**Data**

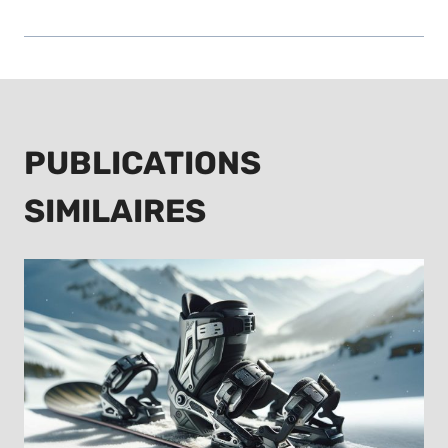
PUBLICATIONS
SIMILAIRES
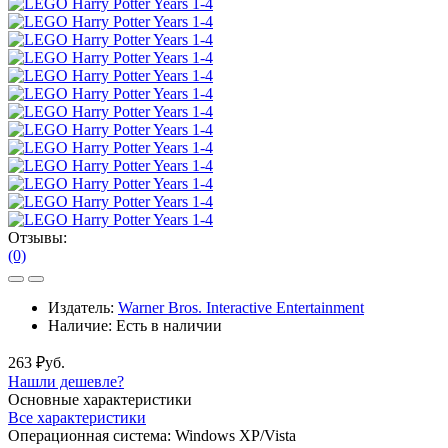
Отзывы:
(0)
Издатель:
Warner Bros. Interactive Entertainment
Наличие:
Есть в наличии
263 ₽уб.
Нашли дешевле?
Основные характеристики
Все характеристики
Операционная система:
Windows XP/Vista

**Job**
How many lines above include the word "характеристики"? Answer with the number alone.

**Response to this exercise**
2